Though your fridge may be full of barrel-aged stouts and your favorite bar likely packs their draft list with palate-crushing IPAs, craft beer is still a tiny slice of the American beer market. According to the Brewers Association, a trade association that works to promote and protect American craft brewers, craft beer made up 12.2% of the market in 2015. While this number grows every year, it’s clear that the Millers and Buds (er, Americas?) of the world continue to dominate—at least for now.
That’s why this week, craft brewers all across the country are collaborating to create “the biggest small beer ever made.” The premise is simple: a hundred small breweries from all fifty states have brewed the same beer, working off of a recipe created for American Craft Beer Week, which runs from May 16-22. It is the first time such a feat has been attempted, as a slew of small breweries unite to create something very big.
Though the recipe may be the same, the resulting beers definitely are not. “One of the things we wanted to show was that even if you brewed at my location versus up at North Country, it’s going to be different thanks to different water, different processes and so on,” explains Meg Evans, head brewer at Homestead’s Rock Bottom. Along with Slippery Rock’s North Country Brewing, Evans is representing Pittsburgh in the push to “make small beer big.” And though the two breweries are just an hour or so apart, the project celebrates the individuality and collaborative spirit that are central to American craft beer.

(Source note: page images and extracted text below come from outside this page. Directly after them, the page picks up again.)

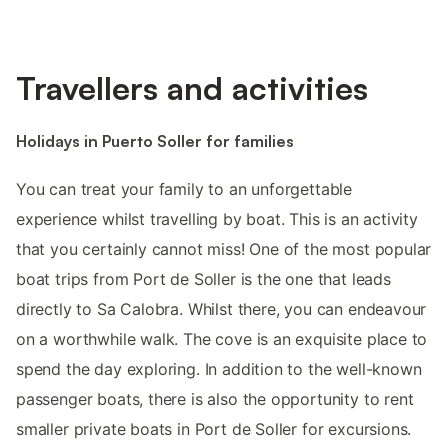
Travellers and activities
Holidays in Puerto Soller for families
You can treat your family to an unforgettable
experience whilst travelling by boat. This is an activity
that you certainly cannot miss! One of the most popular
boat trips from Port de Soller is the one that leads
directly to Sa Calobra. Whilst there, you can endeavour
on a worthwhile walk. The cove is an exquisite place to
spend the day exploring. In addition to the well-known
passenger boats, there is also the opportunity to rent
smaller private boats in Port de Soller for excursions.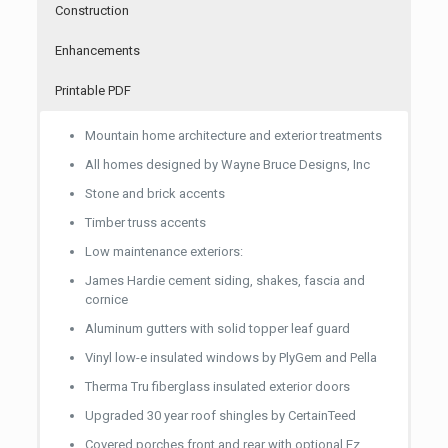
Yard and street lightingDecorative ceiling
Construction
Aristrokraft**
Aristrokraft**
Decorative ceiling pendant lighting over kitchen
Cabinets – Custom or Aristrokraft**Granite counter
Cabinets – Custom or Aristrokraft**Granite counter
Enhancements
island
tops – convenience height – 36 inches
tops – convenience height – 36 inches
Granite counter tops – convenience height – 36
Granite counter tops – convenience height – 36
Printable PDF
inches42 inch vanity mirrors
inches42 inch vanity mirrors
Mountain home architecture and exterior treatments
42 inch vanity mirrors
42 inch vanity mirrors
All homes designed by Wayne Bruce Designs, Inc
Frameless glass shower entry
Frameless glass shower entry
Stone and brick accents
Optional radiant floor heating
Timber truss accents
Low maintenance exteriors:
James Hardie cement siding, shakes, fascia and
cornice
Aluminum gutters with solid topper leaf guard
Vinyl low-e insulated windows by PlyGem and Pella
Therma Tru fiberglass insulated exterior doors
Upgraded 30 year roof shingles by CertainTeed
Covered porches front and rear with optional Ez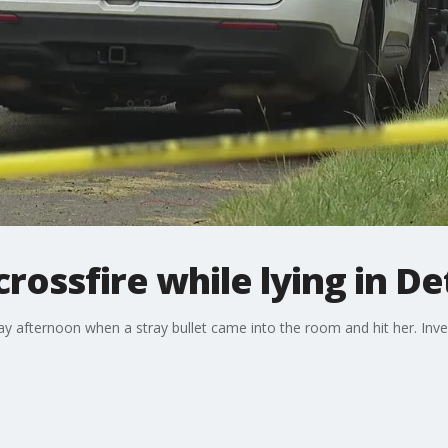
crossfire while lying in D
ay afternoon when a stray bullet came into the room and hit her. Inv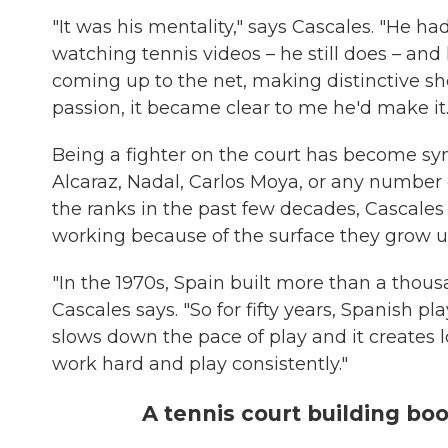
"It was his mentality," says Cascales. "He ha
watching tennis videos – he still does – and 
coming up to the net, making distinctive sh
passion, it became clear to me he'd make it.
Being a fighter on the court has become sy
Alcaraz, Nadal, Carlos Moya, or any number
the ranks in the past few decades, Cascales
working because of the surface they grow u
"In the 1970s, Spain built more than a thousa
Cascales says. "So for fifty years, Spanish p
slows down the pace of play and it creates 
work hard and play consistently."
A tennis court building bo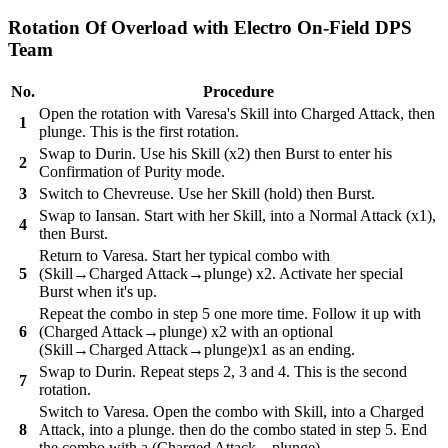
Rotation Of Overload with Electro On-Field DPS
Team
No.
Procedure
Open the rotation with Varesa's Skill into Charged Attack, then
1
plunge. This is the first rotation.
Swap to Durin. Use his Skill (x2) then Burst to enter his
2
Confirmation of Purity mode.
3
Switch to Chevreuse. Use her Skill (hold) then Burst.
Swap to Iansan. Start with her Skill, into a Normal Attack (x1),
4
then Burst.
Return to Varesa. Start her typical combo with
5
(Skill→Charged Attack→plunge) x2. Activate her special
Burst when it's up.
Repeat the combo in step 5 one more time. Follow it up with
6
(Charged Attack→plunge) x2 with an optional
(Skill→Charged Attack→plunge)x1 as an ending.
Swap to Durin. Repeat steps 2, 3 and 4. This is the second
7
rotation.
Switch to Varesa. Open the combo with Skill, into a Charged
8
Attack, into a plunge. then do the combo stated in step 5. End
the combo with a (Charged Attack→plunge).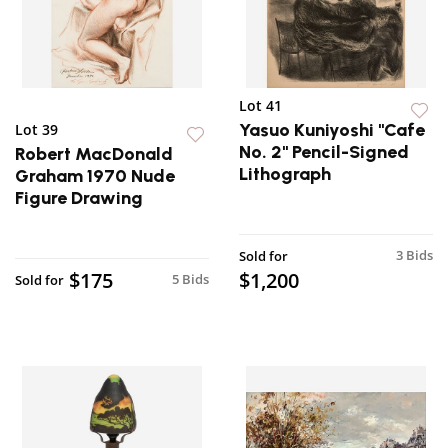
Lot 41
Yasuo Kuniyoshi "Cafe
Lot 39
No. 2" Pencil-Signed
Robert MacDonald
Lithograph
Graham 1970 Nude
Figure Drawing
3 Bids
Sold for
$175
$1,200
5 Bids
Sold for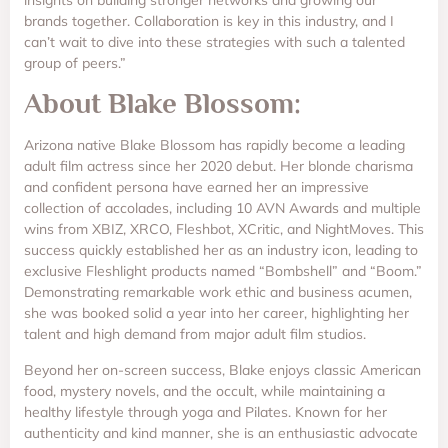
brands together. Collaboration is key in this industry, and I
can’t wait to dive into these strategies with such a talented
group of peers.”
About Blake Blossom:
Arizona native Blake Blossom has rapidly become a leading
adult film actress since her 2020 debut. Her blonde charisma
and confident persona have earned her an impressive
collection of accolades, including 10 AVN Awards and multiple
wins from XBIZ, XRCO, Fleshbot, XCritic, and NightMoves. This
success quickly established her as an industry icon, leading to
exclusive Fleshlight products named “Bombshell” and “Boom.”
Demonstrating remarkable work ethic and business acumen,
she was booked solid a year into her career, highlighting her
talent and high demand from major adult film studios.
Beyond her on-screen success, Blake enjoys classic American
food, mystery novels, and the occult, while maintaining a
healthy lifestyle through yoga and Pilates. Known for her
authenticity and kind manner, she is an enthusiastic advocate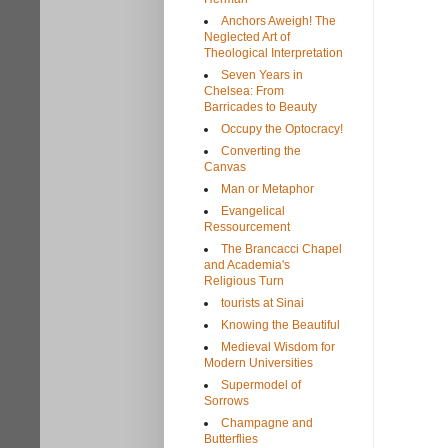
Anchors Aweigh! The
Neglected Art of
Theological Interpretation
Seven Years in
Chelsea: From
Barricades to Beauty
Occupy the Optocracy!
Converting the
Canvas
Man or Metaphor
Evangelical
Ressourcement
The Brancacci Chapel
and Academia's
Religious Turn
tourists at Sinai
Knowing the Beautiful
Medieval Wisdom for
Modern Universities
Supermodel of
Sorrows
Champagne and
Butterflies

And that standard-yet-unique brew? It’s an Irish stout, a dry, roasty and somewhat bitter style of dark beer. But the beer itself is perhaps less important than what it symbolizes. In an age when craft breweries are popping up on every corner (there are more than 4,400 in the U.S. today, according to the Brewers Association), the campaign unites geographically disparate drinkers and brewers around a shared pint. “It’s such a weird industry in that all of us are competitors, except that if one of us succeeds, all of us succeed,” says Evans. “We really are a camaraderie-based industry.”